#### [Instructions for the task]
All of the data below must be repeated exactly.

— start of Records —

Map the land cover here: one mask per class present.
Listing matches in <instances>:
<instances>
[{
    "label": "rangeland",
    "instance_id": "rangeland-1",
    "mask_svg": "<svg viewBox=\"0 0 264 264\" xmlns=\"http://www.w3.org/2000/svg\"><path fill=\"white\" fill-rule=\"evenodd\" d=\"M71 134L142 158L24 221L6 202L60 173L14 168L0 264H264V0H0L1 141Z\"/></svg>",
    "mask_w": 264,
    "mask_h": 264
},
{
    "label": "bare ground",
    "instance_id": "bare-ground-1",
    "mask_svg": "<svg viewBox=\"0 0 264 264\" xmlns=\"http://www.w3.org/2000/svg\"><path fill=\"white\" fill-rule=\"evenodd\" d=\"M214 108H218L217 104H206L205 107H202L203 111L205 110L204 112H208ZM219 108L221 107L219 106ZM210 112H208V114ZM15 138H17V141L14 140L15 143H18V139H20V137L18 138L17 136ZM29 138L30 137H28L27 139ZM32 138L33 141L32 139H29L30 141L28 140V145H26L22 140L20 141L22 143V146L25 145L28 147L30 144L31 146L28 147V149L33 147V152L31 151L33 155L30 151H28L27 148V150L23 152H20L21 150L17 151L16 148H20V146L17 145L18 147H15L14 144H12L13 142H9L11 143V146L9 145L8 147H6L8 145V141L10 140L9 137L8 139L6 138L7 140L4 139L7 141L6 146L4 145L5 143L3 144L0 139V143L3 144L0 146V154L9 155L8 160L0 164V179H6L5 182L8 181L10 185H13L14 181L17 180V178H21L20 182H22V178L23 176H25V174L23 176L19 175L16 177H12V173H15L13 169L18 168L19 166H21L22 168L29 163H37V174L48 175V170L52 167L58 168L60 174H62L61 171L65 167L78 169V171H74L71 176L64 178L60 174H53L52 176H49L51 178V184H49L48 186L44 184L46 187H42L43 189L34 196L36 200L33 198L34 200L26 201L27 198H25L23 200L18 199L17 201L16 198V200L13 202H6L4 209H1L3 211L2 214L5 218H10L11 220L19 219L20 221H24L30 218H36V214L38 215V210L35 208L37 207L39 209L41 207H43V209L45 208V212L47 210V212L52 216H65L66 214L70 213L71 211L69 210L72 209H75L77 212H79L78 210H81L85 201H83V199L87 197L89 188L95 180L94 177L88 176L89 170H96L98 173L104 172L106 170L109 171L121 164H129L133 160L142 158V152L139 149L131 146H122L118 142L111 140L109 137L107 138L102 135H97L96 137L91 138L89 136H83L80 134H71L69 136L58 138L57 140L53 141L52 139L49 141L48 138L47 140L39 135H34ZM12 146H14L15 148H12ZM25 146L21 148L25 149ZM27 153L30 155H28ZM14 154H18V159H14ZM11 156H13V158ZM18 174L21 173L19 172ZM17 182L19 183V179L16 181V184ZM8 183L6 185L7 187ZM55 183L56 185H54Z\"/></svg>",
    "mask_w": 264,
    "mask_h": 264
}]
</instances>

— end of Records —

#### [Reply to the task]
Map the land cover here: one mask per class present.
Listing matches in <instances>:
<instances>
[{
    "label": "rangeland",
    "instance_id": "rangeland-1",
    "mask_svg": "<svg viewBox=\"0 0 264 264\" xmlns=\"http://www.w3.org/2000/svg\"><path fill=\"white\" fill-rule=\"evenodd\" d=\"M71 134L142 158L24 221L6 202L60 173L14 168L0 264H264V0H0L1 141Z\"/></svg>",
    "mask_w": 264,
    "mask_h": 264
},
{
    "label": "bare ground",
    "instance_id": "bare-ground-1",
    "mask_svg": "<svg viewBox=\"0 0 264 264\" xmlns=\"http://www.w3.org/2000/svg\"><path fill=\"white\" fill-rule=\"evenodd\" d=\"M214 108H218L217 104H206L205 107H202L203 111L205 110L204 112H208ZM219 108L221 107L219 106ZM210 112H208V114ZM15 138H17V141L14 140L15 143H18V139H20V137L18 138L17 136ZM29 138L30 137H28L27 139ZM32 138L33 141L32 139H29L30 141L28 140V145H26L22 140L20 141L22 143V146L25 145L28 147L30 144L31 146L28 147V149L33 147V152L31 151L33 155L30 151H28L27 148V150L23 152H20L21 150L17 151L16 148H20V146L17 145L18 147H15L14 144H12L13 142H9L11 143V146L9 145L8 147H6L8 145V141L10 140L9 137L8 139L6 138L7 140L4 139L7 141L6 146L4 145L5 143L3 144L0 139V143L3 144L0 146V154L9 155L8 160L0 164V179H6L5 182L8 181L10 185H13L14 181L17 180V178H21L20 182H22V178L23 176H25V174L23 176L19 175L16 177H12V173H15L13 169L18 168L19 166H21L22 168L29 163H37V174L48 175V170L52 167L58 168L60 174H62L61 171L65 167L78 169V171H74L71 176L64 178L60 174H53L52 176H49L51 178V184H49L48 186L44 184L46 187H42L43 189L34 196L36 200L33 198L34 200L26 201L27 198H25L23 200L18 199L17 201L16 198V200L13 202H6L4 209H1L3 211L2 214L5 218H10L11 220L19 219L20 221H24L30 218H36V214L38 215V210L35 208L37 207L39 209L41 207H43V209L45 208V212L47 210V212L52 216H65L66 214L70 213L71 211L69 210L72 209H75L77 212H79L78 210H81L85 201H83V199L87 197L89 188L95 180L94 177L88 176L89 170H96L98 173L104 172L106 170L109 171L121 164H129L133 160L142 158V152L139 149L131 146H122L118 142L111 140L109 137L107 138L102 135H97L96 137L91 138L89 136H83L80 134H71L69 136L58 138L57 140L53 141L52 139L49 141L48 138L47 140L39 135H34ZM12 146H14L15 148H12ZM25 146L21 148L25 149ZM27 153L30 155H28ZM14 154H18V159H14ZM11 156H13V158ZM18 174L21 173L19 172ZM17 182L19 183V179L16 181V184ZM8 183L6 185L7 187ZM55 183L56 185H54Z\"/></svg>",
    "mask_w": 264,
    "mask_h": 264
}]
</instances>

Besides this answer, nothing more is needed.